How to count tabular and map datasets in a CKAN instance using the API, as a Jupyter Notebook. For more information, please see the blog post.
Make sure you have either Jupyter Notebook or Lab
installed. Install the Jupytext
extension -- this is useful for Jupyter Notebooks to play nice with Git's
line based version control, and required to open .md
(or .py
files) as
Notebooks inside Jupyter. Learn more about Jupytext on this
Towards Data Science blog post.
Create a new Python environtment and activate it
$ python -m venv env
$ source env/bin/activate
Inside the environment, install ipykernel
and the new environment inside
Jupyter.
$ pip install ipykernel
$ python -m ipykernel install --user --name=ckanapi --display-name="CKAN API"
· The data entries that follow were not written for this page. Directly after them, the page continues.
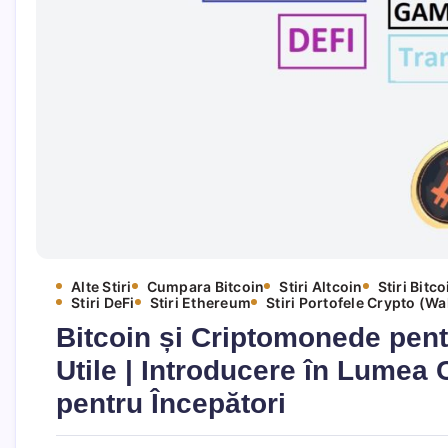
Alte Stiri
Cumpara Bitcoin
Stiri Altcoin
Stiri Bitco
Stiri DeFi
Stiri Ethereum
Stiri Portofele Crypto (Wal
Bitcoin și Criptomonede pent
Utile | Introducere în Lumea C
pentru Începători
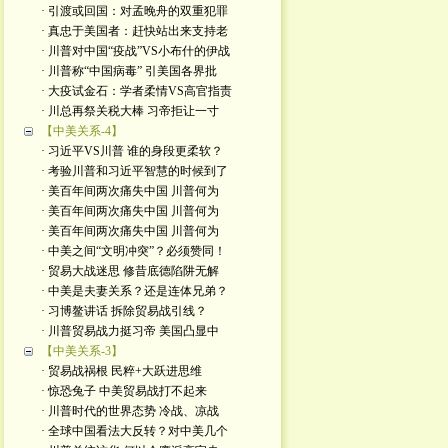
· 引渡或回国：对孟晚舟的双重犯罪
· 真忠于美国者：赶快站出来支持老
· 川普对中国“疫战”VS小布什的伊战
· 川普称“中国病毒” 引美国各界批
· 大疫试金石：学者柔情VS高官指责
· 川总再祭关税大棒 习帝拒让一寸
【中美关系-4】
· 习近平VS川普 谁的身段更柔软？
· 考验川普和习近平智慧的时候到了
· 美百年间两次痛失中国 川普何为
· 美百年间两次痛失中国 川普何为
· 美百年间两次痛失中国 川普何为
· 中美之间“文明冲突”？必须赞同！
· 贸易大战迷思 修昔底德陷阱无解
· 中美是夫妻关系？还是连体兄弟？
· 习博鳌讲话 拆除贸易战引线？
· 川普贸易战力挺习帝 美国凸显中
【中美关系-3】
· 贸易战祸根 民粹+大跃进思维
· 惊恐兔子 中美贸易战打不起来
· 川普时代的世界态势 冷战、凉战
· 全球中国看法大反转？对中美几个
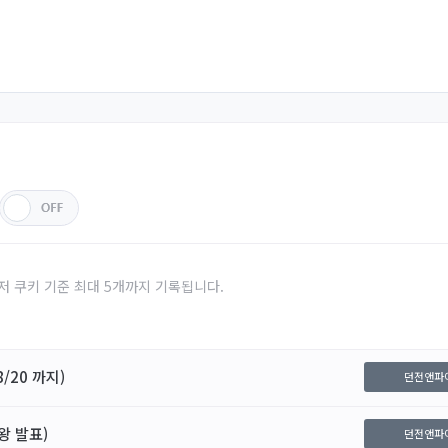
저 쿠키 기준 최대 5개까지 기록됩니다.
/20 까지)
던전앤파
왕 발표)
던전앤파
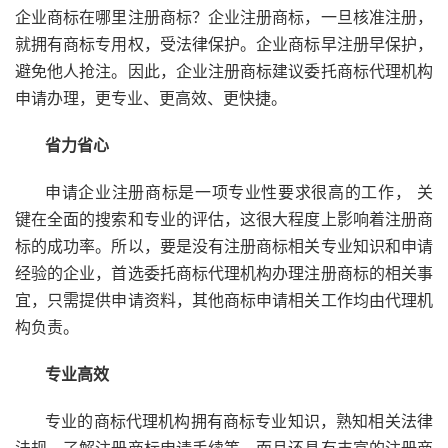
企业商标在哪里注册商标？企业注册商标，一旦核准注册，
就拥有商标专用权，受法律保护。企业商标早注册早保护，
避免他人抢注。因此，企业注册商标建议委托商标代理机构
申请办理，更专业、更高效、更快捷。
省力省心
申请企业注册商标是一项专业性要求很高的工作， 关
键在全面的搜索和专业的评估，这很大程度上影响着注册商
标的成功率。所以，要是没有注册商标相关专业知识和申请
经验的企业，首选委托商标代理机构办理注册商标的相关事
宜，只需提供申请资料，其他商标申请相关工作均由代理机
构负责。
专业高效
专业的商标代理机构拥有商标专业知识，熟知相关法律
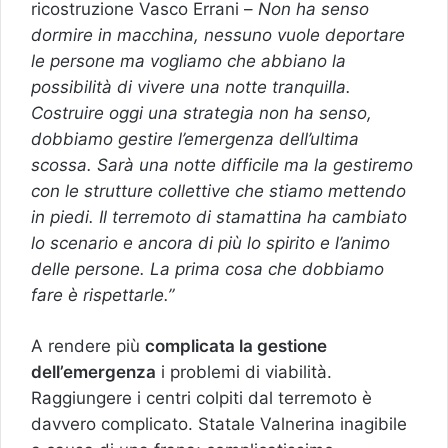
ricostruzione Vasco Errani –
Non ha senso
dormire in macchina, nessuno vuole deportare
le persone ma vogliamo che abbiano la
possibilità di vivere una notte tranquilla.
Costruire oggi una strategia non ha senso,
dobbiamo gestire l’emergenza dell’ultima
scossa. Sarà una notte difficile ma la gestiremo
con le strutture collettive che stiamo mettendo
in piedi. Il terremoto di stamattina ha cambiato
lo scenario e ancora di più lo spirito e l’animo
delle persone. La prima cosa che dobbiamo
fare è rispettarle.”
A rendere più
complicata la gestione
dell’emergenza
i problemi di viabilità.
Raggiungere i centri colpiti dal terremoto è
davvero complicato. Statale Valnerina inagibile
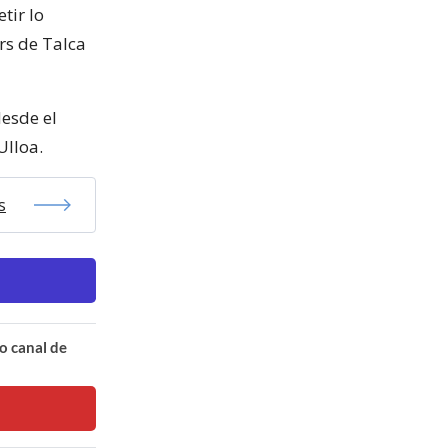
tir lo
rs de Talca
esde el
Ulloa.
s
o canal de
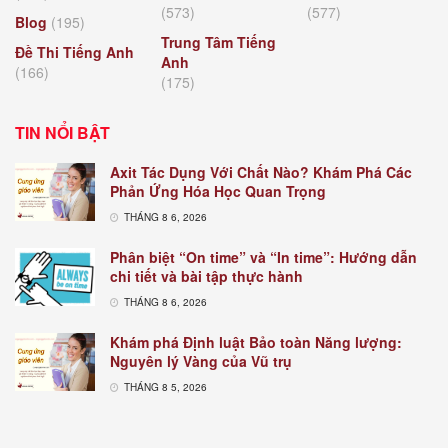
(573)
(577)
Blog
(195)
Trung Tâm Tiếng
Đề Thi Tiếng Anh
Anh
(166)
(175)
TIN NỔI BẬT
Axit Tác Dụng Với Chất Nào? Khám Phá Các
Phản Ứng Hóa Học Quan Trọng
THÁNG 8 6, 2026
Phân biệt “On time” và “In time”: Hướng dẫn
chi tiết và bài tập thực hành
THÁNG 8 6, 2026
Khám phá Định luật Bảo toàn Năng lượng:
Nguyên lý Vàng của Vũ trụ
THÁNG 8 5, 2026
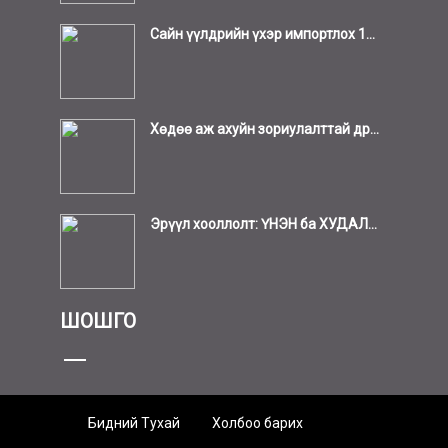
Сайн үүлдрийн үхэр импортлох 1...
Хөдөө аж ахуйн зориулалттай др...
Эрүүл хооллолт: ҮНЭН ба ХУДАЛ...
ШОШГО
Бидний Тухай
Холбоо барих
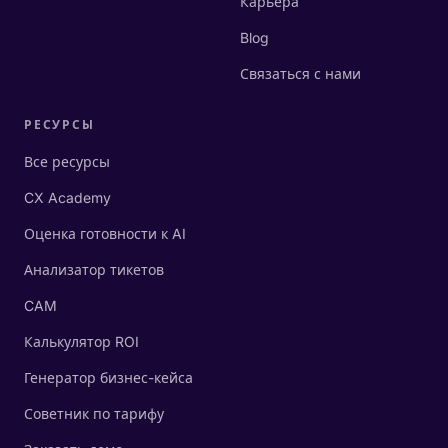
Карьера
Blog
Связаться с нами
РЕСУРСЫ
Все ресурсы
CX Academy
Оценка готовности к AI
Анализатор тикетов
CAM
Калькулятор ROI
Генератор бизнес-кейса
Советник по тарифу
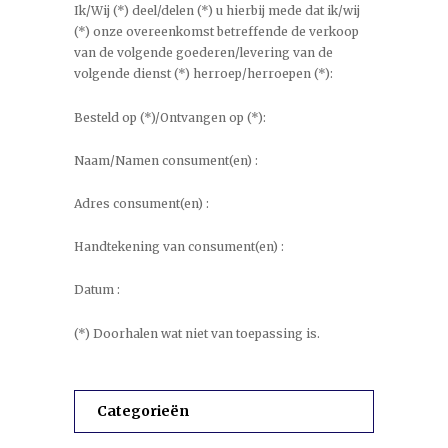
Ik/Wij (*) deel/delen (*) u hierbij mede dat ik/wij
(*) onze overeenkomst betreffende de verkoop
van de volgende goederen/levering van de
volgende dienst (*) herroep/herroepen (*):
Besteld op (*)/Ontvangen op (*):
Naam/Namen consument(en) :
Adres consument(en) :
Handtekening van consument(en) :
Datum :
(*) Doorhalen wat niet van toepassing is.
Categorieën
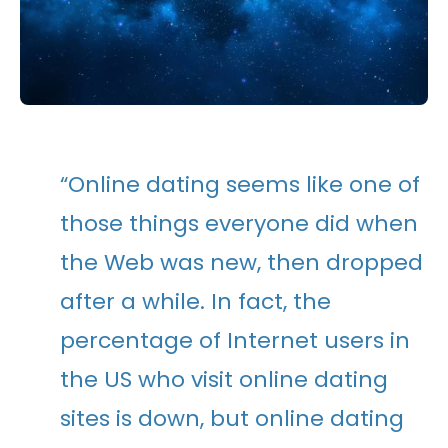
“Online dating seems like one of
those things everyone did when
the Web was new, then dropped
after a while. In fact, the
percentage of Internet users in
the US who visit online dating
sites is down, but online dating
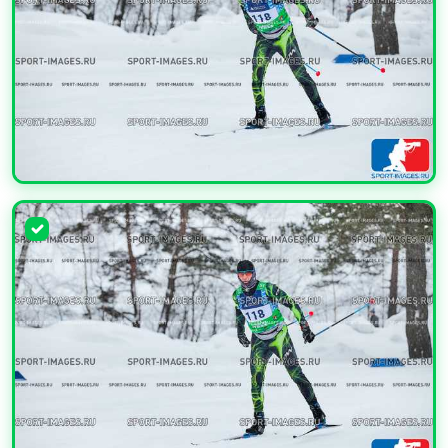
УВЕЛИЧИТЬ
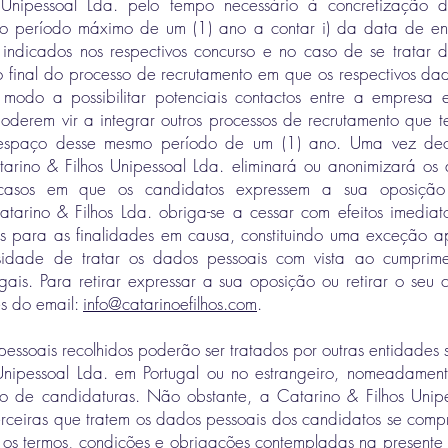
 Unipessoal Lda. pelo tempo necessário à concretização d
o período máximo de um (1) ano a contar i) da data de en
 indicados nos respectivos concurso e no caso de se tratar
do final do processo de recrutamento em que os respectivos da
 modo a possibilitar potenciais contactos entre a empresa
oderem vir a integrar outros processos de recrutamento que 
espaço desse mesmo período de um (1) ano. Uma vez dec
arino & Filhos Unipessoal Lda. eliminará ou anonimizará os
casos em que os candidatos expressem a sua oposição
atarino & Filhos Lda. obriga-se a cessar com efeitos imediat
s para as finalidades em causa, constituindo uma exceção 
idade de tratar os dados pessoais com vista ao cumprim
gais. Para retirar expressar a sua oposição ou retirar o seu
és do email:
info@catarinoefilhos.com
.
essoais recolhidos poderão ser tratados por outras entidades
 Unipessoal Lda. em Portugal ou no estrangeiro, nomeadamen
o de candidaturas. Não obstante, a Catarino & Filhos Unip
erceiras que tratem os dados pessoais dos candidatos se comp
 os termos, condições e obrigações contempladas na presente 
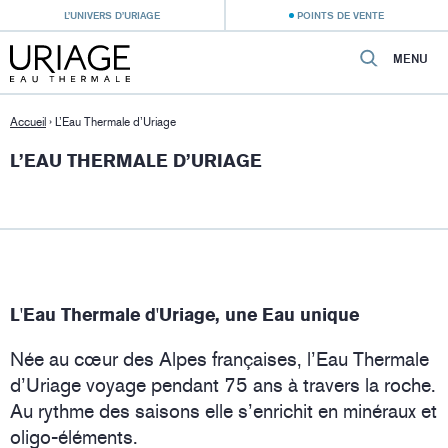
L’UNIVERS D’URIAGE
POINTS DE VENTE
MENU
Accueil
›
L’Eau Thermale d’Uriage
L’EAU THERMALE D’URIAGE
L'Eau Thermale d'Uriage, une Eau unique
Née au cœur des Alpes françaises, l’Eau Thermale
d’Uriage voyage pendant 75 ans à travers la roche.
Au rythme des saisons elle s’enrichit en minéraux et
oligo-éléments.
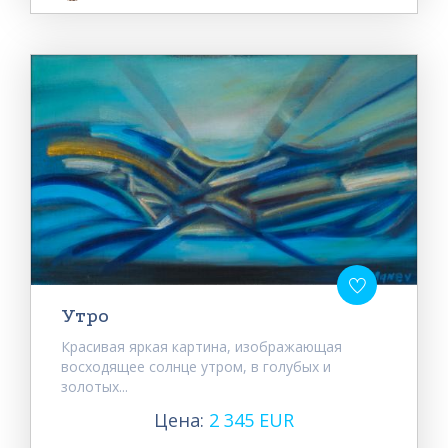
Утро
Красивая яркая картина, изображающая
восходящее солнце утром, в голубых и
золотых...
Цена:
2 345 EUR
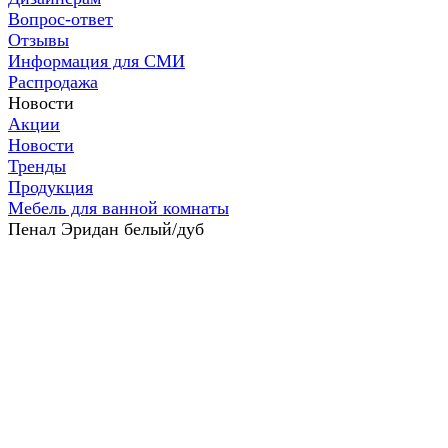
Вопрос-ответ
Отзывы
Информация для СМИ
Распродажа
Новости
Акции
Новости
Тренды
Продукция
Мебель для ванной комнаты
Пенал Эридан белый/дуб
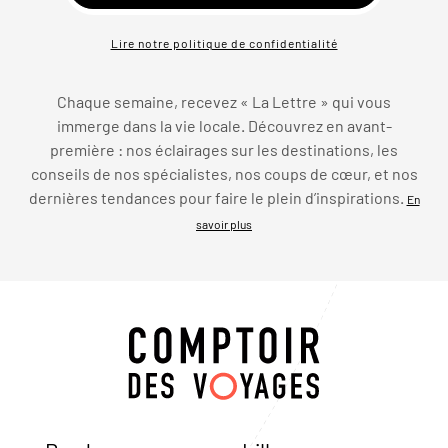
Lire notre politique de confidentialité
Chaque semaine, recevez « La Lettre » qui vous
immerge dans la vie locale. Découvrez en avant-
première : nos éclairages sur les destinations, les
conseils de nos spécialistes, nos coups de cœur, et nos
dernières tendances pour faire le plein d’inspirations.
En
savoir plus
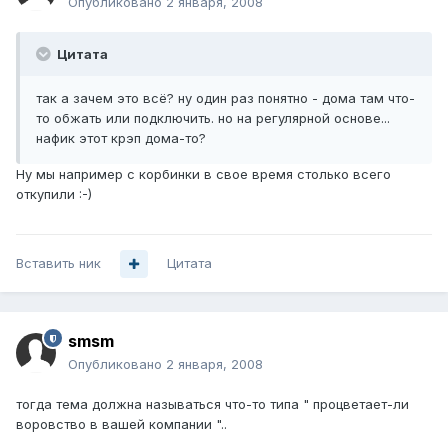
Опубликовано
2 января, 2008
Цитата
так а зачем это всё? ну один раз понятно - дома там что-
то обжать или подключить. но на регулярной основе...
нафик этот крэп дома-то?
Ну мы например с корбинки в свое время столько всего
откупили :-)
Вставить ник
Цитата
smsm
Опубликовано
2 января, 2008
тогда тема должна называться что-то типа " процветает-ли
воровство в вашей компании "..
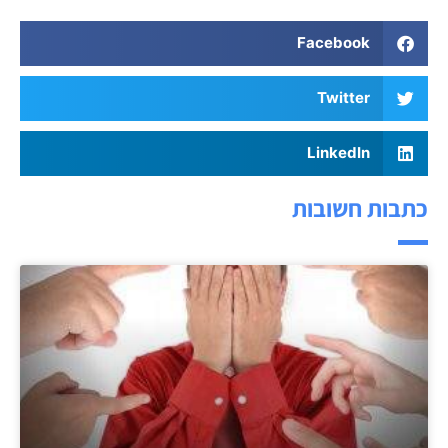
Facebook
Twitter
LinkedIn
כתבות חשובות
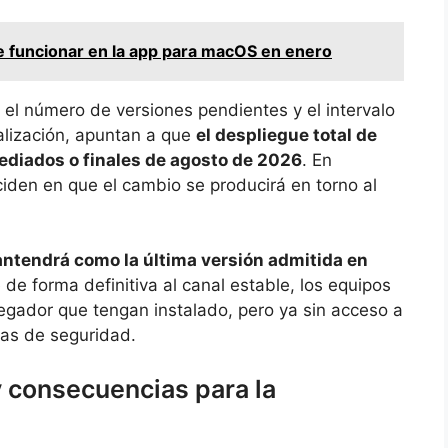
e funcionar en la app para macOS en enero
 el número de versiones pendientes y el intervalo
lización, apuntan a que
el despliegue total de
ediados o finales de agosto de 2026
. En
ciden en que el cambio se producirá en torno al
tendrá como la última versión admitida en
e forma definitiva al canal estable, los equipos
gador que tengan instalado, pero ya sin acceso a
ras de seguridad.
y consecuencias para la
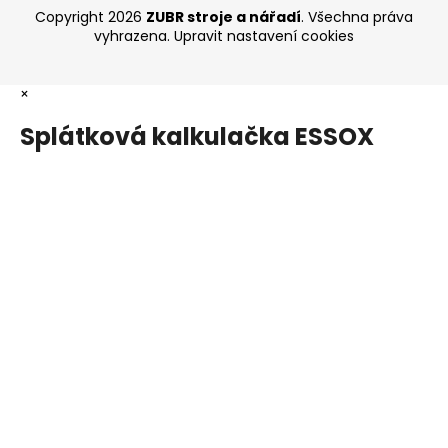
Copyright 2026
ZUBR stroje a nářadí
. Všechna práva
vyhrazena.
Upravit nastavení cookies
×
Splátková kalkulačka ESSOX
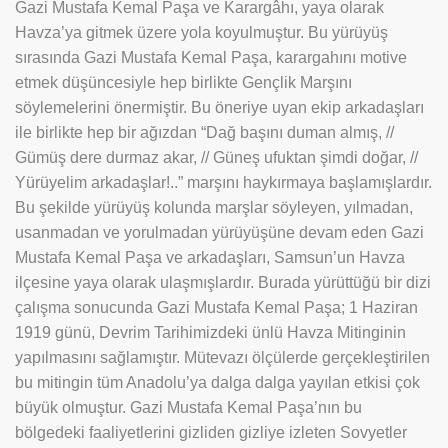
Gazi Mustafa Kemal Paşa ve Karargâhı, yaya olarak
Havza’ya gitmek üzere yola koyulmuştur. Bu yürüyüş
sırasında Gazi Mustafa Kemal Paşa, karargahını motive
etmek düşüncesiyle hep birlikte Gençlik Marşını
söylemelerini önermiştir. Bu öneriye uyan ekip arkadaşları
ile birlikte hep bir ağızdan “Dağ başını duman almış, //
Gümüş dere durmaz akar, // Güneş ufuktan şimdi doğar, //
Yürüyelim arkadaşlar!..” marşını haykırmaya başlamışlardır.
Bu şekilde yürüyüş kolunda marşlar söyleyen, yılmadan,
usanmadan ve yorulmadan yürüyüşüne devam eden Gazi
Mustafa Kemal Paşa ve arkadaşları, Samsun’un Havza
ilçesine yaya olarak ulaşmışlardır. Burada yürüttüğü bir dizi
çalışma sonucunda Gazi Mustafa Kemal Paşa; 1 Haziran
1919 günü, Devrim Tarihimizdeki ünlü Havza Mitinginin
yapılmasını sağlamıştır. Mütevazı ölçülerde gerçekleştirilen
bu mitingin tüm Anadolu’ya dalga dalga yayılan etkisi çok
büyük olmuştur. Gazi Mustafa Kemal Paşa’nın bu
bölgedeki faaliyetlerini gizliden gizliye izleten Sovyetler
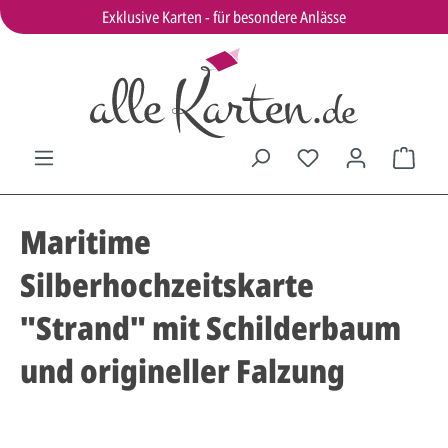
Exklusive Karten - für besondere Anlässe
Maritime
Silberhochzeitskarte
"Strand" mit Schilderbaum
und origineller Falzung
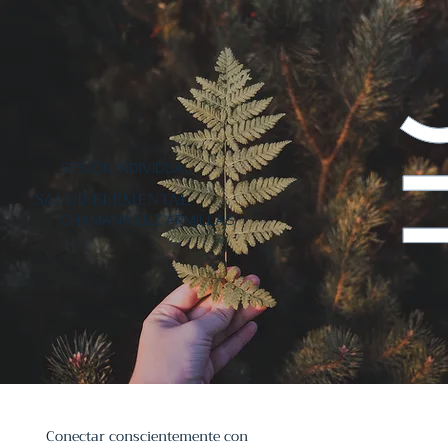
SESIÓN INDIVIDUAL
SALUD ELEMENTAL
CHAMANA LUZ ARMILLAS
Conectar conscientemente con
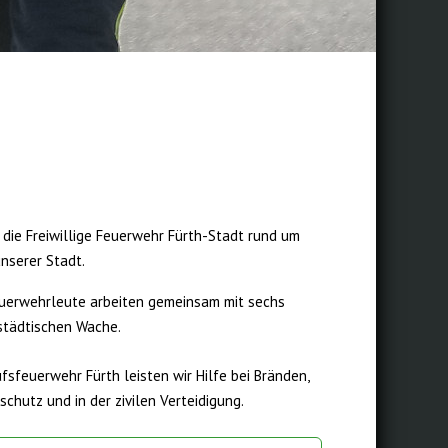
h
 die Freiwillige Feuerwehr Fürth-Stadt rund um
unserer Stadt.
euerwehrleute arbeiten gemeinsam mit sechs
städtischen Wache.
ufsfeuerwehr Fürth leisten wir Hilfe bei Bränden,
chutz und in der zivilen Verteidigung.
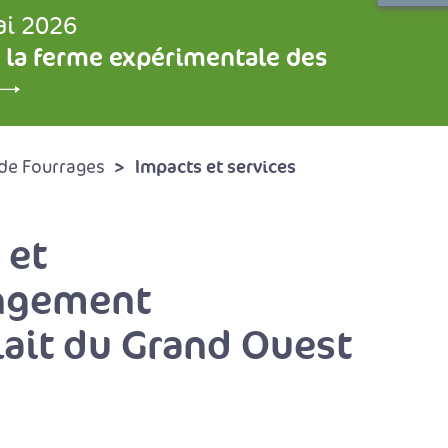
ai 2026
 la ferme expérimentale des
Impacts et services
de Fourrages
 et
angement
lait du Grand Ouest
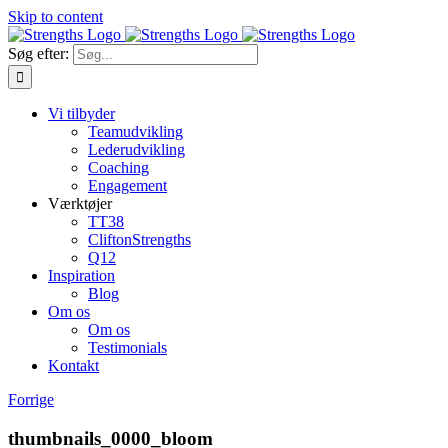
Skip to content
Søg efter:
Vi tilbyder
Teamudvikling
Lederudvikling
Coaching
Engagement
Værktøjer
TT38
CliftonStrengths
Q12
Inspiration
Blog
Om os
Om os
Testimonials
Kontakt
Forrige
thumbnails_0000_bloom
Now install the requirements for this specific notebook inside the new
environment. In particular, we use just ckanapi
, a
Python wrapper for the
CKAN API, and
tqdm to display a nice progress bar.
$ pip install -r requirements.txt
Finally, to generate back the .ipynb
file, use the command
$ jupytext --sync tabular-and-map-datasets.md
Remember to put a rule in the .gitignore
file to exclute .ipynb
files, if
you want notebooks to keep playing nice with Git diffs.
Now you can just open the Jupyter Notebook provided and run it. Adjust the parameters for your CKAN instance and enjoy!